**Assignment:**
Would you write out the entries that follow word for word, omitting any images?

Page-level text extractions
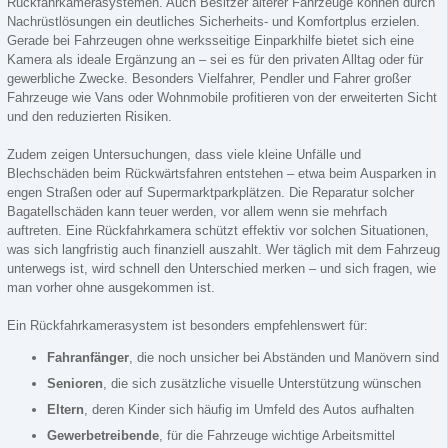
Rückfahrkamerasystemen. Auch Besitzer älterer Fahrzeuge können durch
Nachrüstlösungen ein deutliches Sicherheits- und Komfortplus erzielen.
Gerade bei Fahrzeugen ohne werksseitige Einparkhilfe bietet sich eine
Kamera als ideale Ergänzung an – sei es für den privaten Alltag oder für
gewerbliche Zwecke. Besonders Vielfahrer, Pendler und Fahrer großer
Fahrzeuge wie Vans oder Wohnmobile profitieren von der erweiterten Sicht
und den reduzierten Risiken.
Zudem zeigen Untersuchungen, dass viele kleine Unfälle und
Blechschäden beim Rückwärtsfahren entstehen – etwa beim Ausparken in
engen Straßen oder auf Supermarktparkplätzen. Die Reparatur solcher
Bagatellschäden kann teuer werden, vor allem wenn sie mehrfach
auftreten. Eine Rückfahrkamera schützt effektiv vor solchen Situationen,
was sich langfristig auch finanziell auszahlt. Wer täglich mit dem Fahrzeug
unterwegs ist, wird schnell den Unterschied merken – und sich fragen, wie
man vorher ohne ausgekommen ist.
Ein Rückfahrkamerasystem ist besonders empfehlenswert für:
Fahranfänger
, die noch unsicher bei Abständen und Manövern sind
Senioren
, die sich zusätzliche visuelle Unterstützung wünschen
Eltern
, deren Kinder sich häufig im Umfeld des Autos aufhalten
Gewerbetreibende
, für die Fahrzeuge wichtige Arbeitsmittel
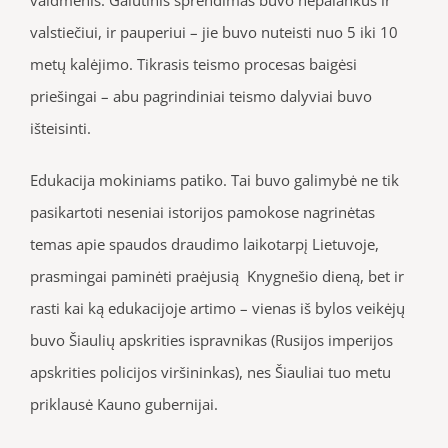
valstiečiui, ir pauperiui – jie buvo nuteisti nuo 5 iki 10
metų kalėjimo. Tikrasis teismo procesas baigėsi
priešingai – abu pagrindiniai teismo dalyviai buvo
išteisinti.
Edukacija mokiniams patiko. Tai buvo galimybė ne tik
pasikartoti neseniai istorijos pamokose nagrinėtas
temas apie spaudos draudimo laikotarpį Lietuvoje,
prasmingai paminėti praėjusią Knygnešio dieną, bet ir
rasti kai ką edukacijoje artimo – vienas iš bylos veikėjų
buvo Šiaulių apskrities ispravnikas (Rusijos imperijos
apskrities policijos viršininkas), nes Šiauliai tuo metu
priklausė Kauno gubernijai.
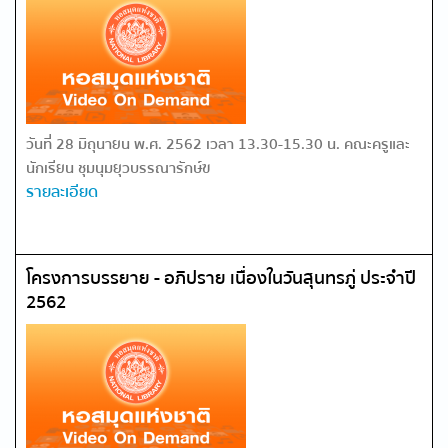
วันที่ 28 มิถุนายน พ.ศ. 2562 เวลา 13.30-15.30 น. คณะครูและ
นักเรียน ชุมนุมยุวบรรณารักษ์ฃ
รายละเอียด
โครงการบรรยาย - อภิปราย เนื่องในวันสุนทรภู่ ประจำปี
2562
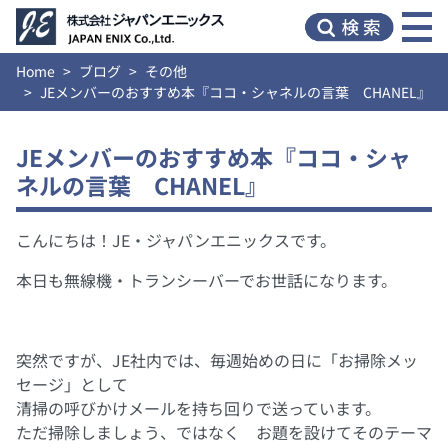
Home
ブログ
その他
JEメンバーのおすすめ本『ココ・シャネルの言葉 CHANEL』
JEメンバーのおすすめ本『ココ・シャ
ネルの言葉 CHANEL』
こんにちは！JE・ジャパンエニックスです。
本日も無線機・トランシーバーでお世話になります。
突然ですが、JE社内では、毎週始めの日に「お掃除メッ
セージ」として
清掃の呼びかけメールを持ち回りで送っています。
ただ掃除しましょう、ではなく お題を設けてそのテーマ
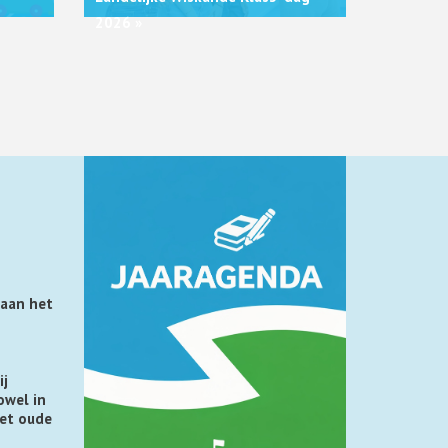
2026 »
 aan het
ij
owel in
het oude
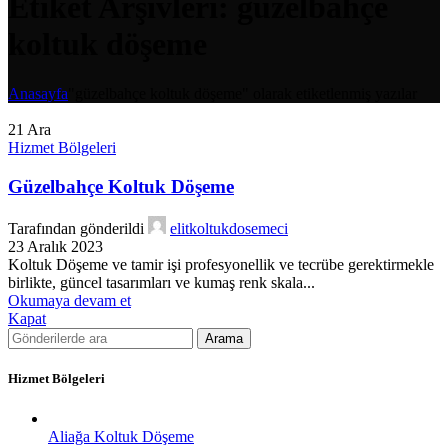
Etiket Arşivleri: güzelbahçe
koltuk döşeme
Anasayfa
"güzelbahçe koltuk döşeme" olarak etiketlenmiş yazılar
21
Ara
Hizmet Bölgeleri
Güzelbahçe Koltuk Döşeme
Tarafından gönderildi
elitkoltukdosemeci
23 Aralık 2023
Koltuk Döşeme ve tamir işi profesyonellik ve tecrübe gerektirmekle
birlikte, güncel tasarımları ve kumaş renk skala...
Okumaya devam et
Kapat
Arama
Hizmet Bölgeleri
Aliağa Koltuk Döşeme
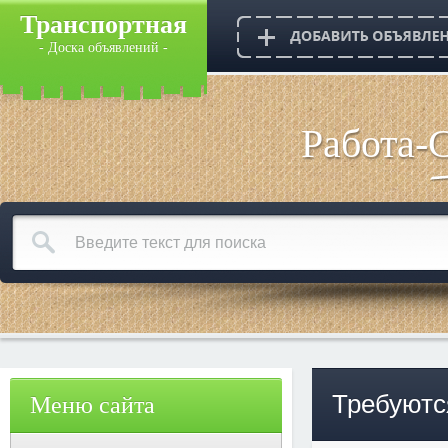
Транспортная
- Доска объявлений -
Работа-
Требуютс
Меню сайта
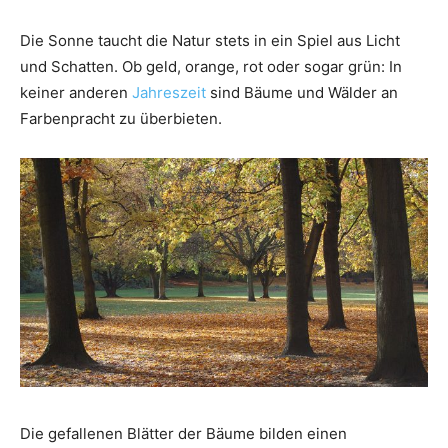
Die Sonne taucht die Natur stets in ein Spiel aus Licht
und Schatten. Ob geld, orange, rot oder sogar grün: In
keiner anderen
Jahreszeit
sind Bäume und Wälder an
Farbenpracht zu überbieten.
Die gefallenen Blätter der Bäume bilden einen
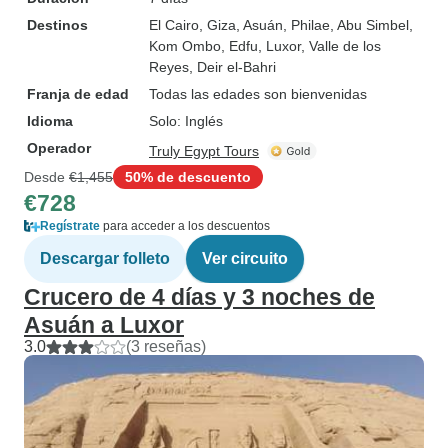
Destinos
El Cairo
, Giza
, Asuán
, Philae
, Abu Simbel
,
Kom Ombo
, Edfu
, Luxor
, Valle de los
Reyes
, Deir el-Bahri
Franja de edad
Todas las edades son bienvenidas
Idioma
Solo: Inglés
Operador
Truly Egypt Tours
Desde
€1,455
50% de descuento
€728
Regístrate
para acceder a los descuentos
Descargar folleto
Ver circuito
Crucero de 4 días y 3 noches de
Asuán a Luxor
3.0
(3 reseñas)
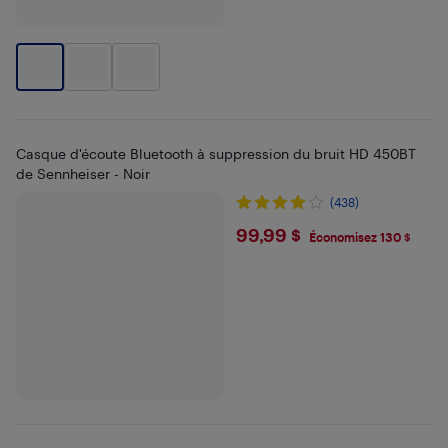
Casque d'écoute Bluetooth à suppression du bruit HD 450BT
de Sennheiser - Noir
(438)
$99.99
99,99 $
Économisez 130 $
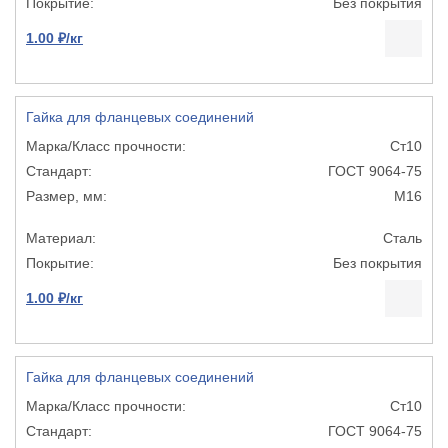
Без покрытия
1.00 ₽/кг
Гайка для фланцевых соединений
Ст10
ГОСТ 9064-75
М16
Сталь
Без покрытия
1.00 ₽/кг
Гайка для фланцевых соединений
Ст10
ГОСТ 9064-75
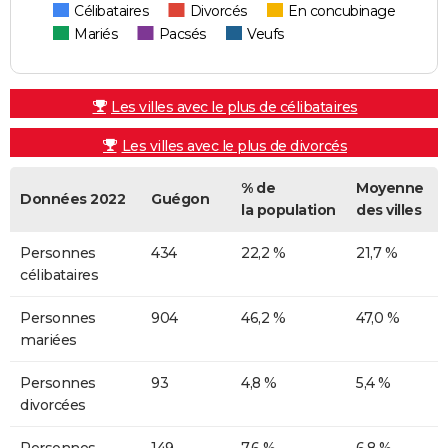
Célibataires
Divorcés
En concubinage
Mariés
Pacsés
Veufs
Les villes avec le plus de célibataires
Les villes avec le plus de divorcés
% de
Moyenne
Données 2022
Guégon
la population
des villes
Personnes
434
22,2 %
21,7 %
célibataires
Personnes
904
46,2 %
47,0 %
mariées
Personnes
93
4,8 %
5,4 %
divorcées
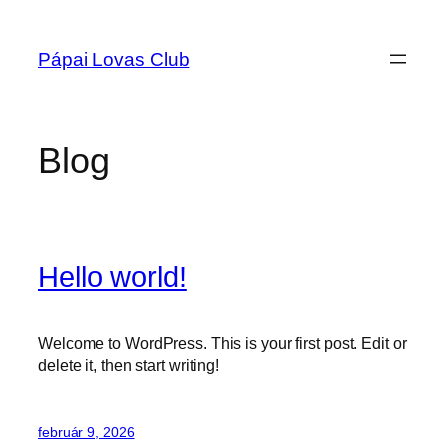
Ugrás
a
Pápai Lovas Club
tartalomhoz
Blog
Hello world!
Welcome to WordPress. This is your first post. Edit or
delete it, then start writing!
február 9, 2026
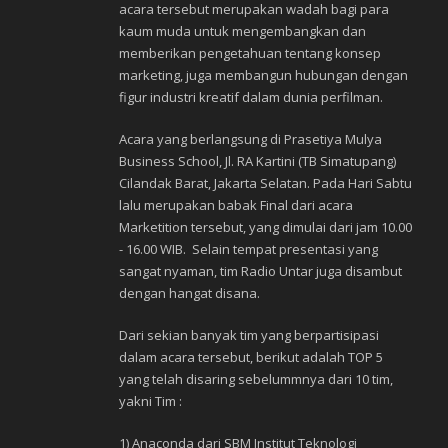
acara tersebut merupakan wadah bagi para
kaum muda untuk mengembangkan dan
memberikan pengetahuan tentang konsep
marketing, juga membangun hubungan dengan
figur industri kreatif dalam dunia perfilman.
Acara yang berlangsung di Prasetiya Mulya
Business School, Jl. RA Kartini (TB Simatupang)
Cilandak Barat, Jakarta Selatan. Pada Hari Sabtu
lalu merupakan babak Final dari acara
Marketition tersebut, yang dimulai dari jam 10.00
­- 16.00 WIB. Selain tempat presentasi yang
sangat nyaman, tim Radio Untar juga disambut
dengan hangat disana.
Dari sekian banyak tim yang berpartisipasi
dalam acara tersebut, berikut adalah TOP 5
yang telah disaring sebelummnya dari 10 tim,
yakni Tim :
1) Anaconda dari SBM Institut Teknologi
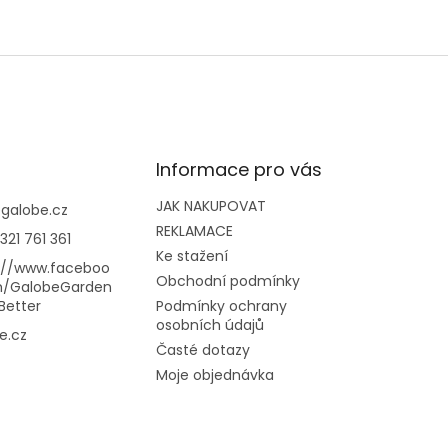
Informace pro vás
JAK NAKUPOVAT
@
galobe.cz
REKLAMACE
321 761 361
Ke stažení
://www.faceboo
Obchodní podmínky
m/GalobeGarden
Better
Podmínky ochrany
osobních údajů
e.cz
Časté dotazy
Moje objednávka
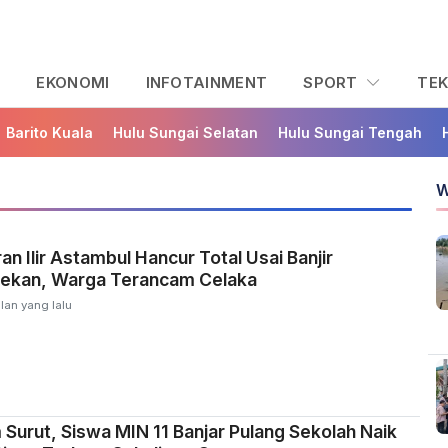
L
EKONOMI
INFOTAINMENT
SPORT
TE
Barito Kuala
Hulu Sungai Selatan
Hulu Sungai Tengah
W
an Ilir Astambul Hancur Total Usai Banjir
ekan, Warga Terancam Celaka
lan yang lalu
m Surut, Siswa MIN 11 Banjar Pulang Sekolah Naik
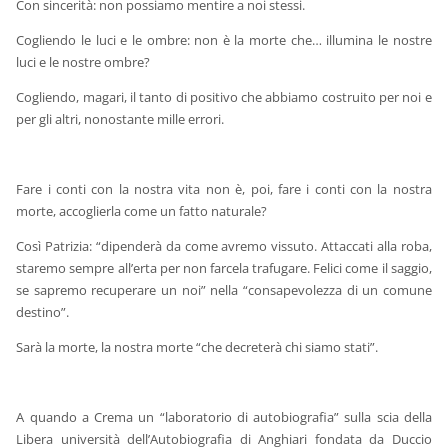
Con sincerità: non possiamo mentire a noi stessi.
Cogliendo le luci e le ombre: non è la morte che… illumina le nostre
luci e le nostre ombre?
Cogliendo, magari, il tanto di positivo che abbiamo costruito per noi e
per gli altri, nonostante mille errori.
Fare i conti con la nostra vita non è, poi, fare i conti con la nostra
morte, accoglierla come un fatto naturale?
Così Patrizia: “dipenderà da come avremo vissuto. Attaccati alla roba,
staremo sempre all’erta per non farcela trafugare. Felici come il saggio,
se sapremo recuperare un noi” nella “consapevolezza di un comune
destino”.
Sarà la morte, la nostra morte “che decreterà chi siamo stati”.
A quando a Crema un “laboratorio di autobiografia” sulla scia della
Libera università dell’Autobiografia di Anghiari fondata da Duccio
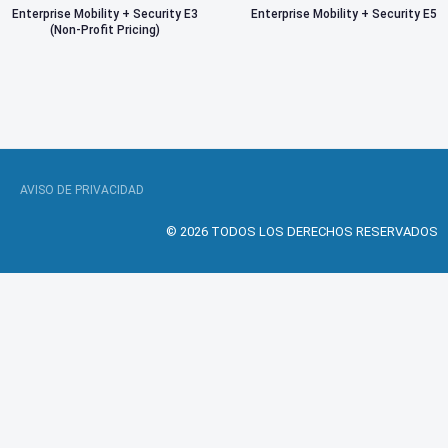
Enterprise Mobility + Security E3
Enterprise Mobility + Security E5
(Non-Profit Pricing)
AVISO DE PRIVACIDAD
© 2026 TODOS LOS DERECHOS RESERVADOS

**Result of the task:**
Rückfahrkamerasystemen. Auch Besitzer älterer Fahrzeuge können durch
Nachrüstlösungen ein deutliches Sicherheits- und Komfortplus erzielen.
Gerade bei Fahrzeugen ohne werksseitige Einparkhilfe bietet sich eine
Kamera als ideale Ergänzung an – sei es für den privaten Alltag oder für
gewerbliche Zwecke. Besonders Vielfahrer, Pendler und Fahrer großer
Fahrzeuge wie Vans oder Wohnmobile profitieren von der erweiterten Sicht
und den reduzierten Risiken.
Zudem zeigen Untersuchungen, dass viele kleine Unfälle und
Blechschäden beim Rückwärtsfahren entstehen – etwa beim Ausparken in
engen Straßen oder auf Supermarktparkplätzen. Die Reparatur solcher
Bagatellschäden kann teuer werden, vor allem wenn sie mehrfach
auftreten. Eine Rückfahrkamera schützt effektiv vor solchen Situationen,
was sich langfristig auch finanziell auszahlt. Wer täglich mit dem Fahrzeug
unterwegs ist, wird schnell den Unterschied merken – und sich fragen, wie
man vorher ohne ausgekommen ist.
Ein Rückfahrkamerasystem ist besonders empfehlenswert für:
Fahranfänger
, die noch unsicher bei Abständen und Manövern sind
Senioren
, die sich zusätzliche visuelle Unterstützung wünschen
Eltern
, deren Kinder sich häufig im Umfeld des Autos aufhalten
Gewerbetreibende
, für die Fahrzeuge wichtige Arbeitsmittel
valstiečiui, ir pauperiui – jie buvo nuteisti nuo 5 iki 10
metų kalėjimo. Tikrasis teismo procesas baigėsi
priešingai – abu pagrindiniai teismo dalyviai buvo
išteisinti.
Edukacija mokiniams patiko. Tai buvo galimybė ne tik
pasikartoti neseniai istorijos pamokose nagrinėtas
temas apie spaudos draudimo laikotarpį Lietuvoje,
prasmingai paminėti praėjusią Knygnešio dieną, bet ir
rasti kai ką edukacijoje artimo – vienas iš bylos veikėjų
buvo Šiaulių apskrities ispravnikas (Rusijos imperijos
apskrities policijos viršininkas), nes Šiauliai tuo metu
priklausė Kauno gubernijai.
วันที่ 28 มิถุนายน พ.ศ. 2562 เวลา 13.30-15.30 น. คณะครูและ
นักเรียน ชุมนุมยุวบรรณารักษ์ฃ
รายละเอียด
โครงการบรรยาย - อภิปราย เนื่องในวันสุนทรภู่ ประจำปี
2562
Home
ブログ
その他
JEメンバーのおすすめ本『ココ・シャネルの言葉 CHANEL』
JEメンバーのおすすめ本『ココ・シャ
ネルの言葉 CHANEL』
こんにちは！JE・ジャパンエニックスです。
本日も無線機・トランシーバーでお世話になります。
突然ですが、JE社内では、毎週始めの日に「お掃除メッ
セージ」として
清掃の呼びかけメールを持ち回りで送っています。
ただ掃除しましょう、ではなく お題を設けてそのテーマ
2026 »
 aan het
ij
owel in
het oude
Etiket Arşivleri: güzelbahçe
koltuk döşeme
Anasayfa
"güzelbahçe koltuk döşeme" olarak etiketlenmiş yazılar
21
Ara
Hizmet Bölgeleri
Güzelbahçe Koltuk Döşeme
Tarafından gönderildi
elitkoltukdosemeci
23 Aralık 2023
Koltuk Döşeme ve tamir işi profesyonellik ve tecrübe gerektirmekle
birlikte, güncel tasarımları ve kumaş renk skala...
Okumaya devam et
Kapat
Arama
Hizmet Bölgeleri
Aliağa Koltuk Döşeme
Транспортная
- Доска объявлений -
Работа-
Требуютс
Меню сайта
Die Sonne taucht die Natur stets in ein Spiel aus Licht
und Schatten. Ob geld, orange, rot oder sogar grün: In
keiner anderen
Jahreszeit
sind Bäume und Wälder an
Farbenpracht zu überbieten.
Die gefallenen Blätter der Bäume bilden einen
Destinos
El Cairo
, Giza
, Asuán
, Philae
, Abu Simbel
,
Kom Ombo
, Edfu
, Luxor
, Valle de los
Reyes
, Deir el-Bahri
Franja de edad
Todas las edades son bienvenidas
Idioma
Solo: Inglés
Operador
Truly Egypt Tours
Desde
€1,455
50% de descuento
€728
Regístrate
para acceder a los descuentos
Descargar folleto
Ver circuito
Crucero de 4 días y 3 noches de
Asuán a Luxor
3.0
(3 reseñas)
Casque d'écoute Bluetooth à suppression du bruit HD 450BT
de Sennheiser - Noir
(438)
$99.99
99,99 $
Économisez 130 $
Без покрытия
1.00 ₽/кг
Гайка для фланцевых соединений
Ст10
ГОСТ 9064-75
М16
Сталь
Без покрытия
1.00 ₽/кг
Гайка для фланцевых соединений
Ст10
ГОСТ 9064-75
Célibataires
Divorcés
En concubinage
Mariés
Pacsés
Veufs
Les villes avec le plus de célibataires
Les villes avec le plus de divorcés
% de
Moyenne
Données 2022
Guégon
la population
des villes
Personnes
434
22,2 %
21,7 %
célibataires
Personnes
904
46,2 %
47,0 %
mariées
Personnes
93
4,8 %
5,4 %
divorcées
Ugrás
a
Pápai Lovas Club
tartalomhoz
Blog
Hello world!
Welcome to WordPress. This is your first post. Edit or
delete it, then start writing!
február 9, 2026
acara tersebut merupakan wadah bagi para
kaum muda untuk mengembangkan dan
memberikan pengetahuan tentang konsep
marketing, juga membangun hubungan dengan
figur industri kreatif dalam dunia perfilman.
Acara yang berlangsung di Prasetiya Mulya
Business School, Jl. RA Kartini (TB Simatupang)
Cilandak Barat, Jakarta Selatan. Pada Hari Sabtu
lalu merupakan babak Final dari acara
Marketition tersebut, yang dimulai dari jam 10.00
­- 16.00 WIB. Selain tempat presentasi yang
sangat nyaman, tim Radio Untar juga disambut
dengan hangat disana.
Dari sekian banyak tim yang berpartisipasi
dalam acara tersebut, berikut adalah TOP 5
yang telah disaring sebelummnya dari 10 tim,
yakni Tim :
1) Anaconda dari SBM Institut Teknologi
Informace pro vás
JAK NAKUPOVAT
@
galobe.cz
REKLAMACE
321 761 361
Ke stažení
://www.faceboo
Obchodní podmínky
m/GalobeGarden
Better
Podmínky ochrany
osobních údajů
e.cz
Časté dotazy
Moje objednávka
L
EKONOMI
INFOTAINMENT
SPORT
TE
Barito Kuala
Hulu Sungai Selatan
Hulu Sungai Tengah
W
an Ilir Astambul Hancur Total Usai Banjir
ekan, Warga Terancam Celaka
lan yang lalu
m Surut, Siswa MIN 11 Banjar Pulang Sekolah Naik
Con sincerità: non possiamo mentire a noi stessi.
Cogliendo le luci e le ombre: non è la morte che… illumina le nostre
luci e le nostre ombre?
Cogliendo, magari, il tanto di positivo che abbiamo costruito per noi e
per gli altri, nonostante mille errori.
Fare i conti con la nostra vita non è, poi, fare i conti con la nostra
morte, accoglierla come un fatto naturale?
Così Patrizia: “dipenderà da come avremo vissuto. Attaccati alla roba,
staremo sempre all’erta per non farcela trafugare. Felici come il saggio,
se sapremo recuperare un noi” nella “consapevolezza di un comune
destino”.
Sarà la morte, la nostra morte “che decreterà chi siamo stati”.
A quando a Crema un “laboratorio di autobiografia” sulla scia della
Libera università dell’Autobiografia di Anghiari fondata da Duccio
Enterprise Mobility + Security E3
Enterprise Mobility + Security E5
(Non-Profit Pricing)
AVISO DE PRIVACIDAD
© 2026 TODOS LOS DERECHOS RESERVADOS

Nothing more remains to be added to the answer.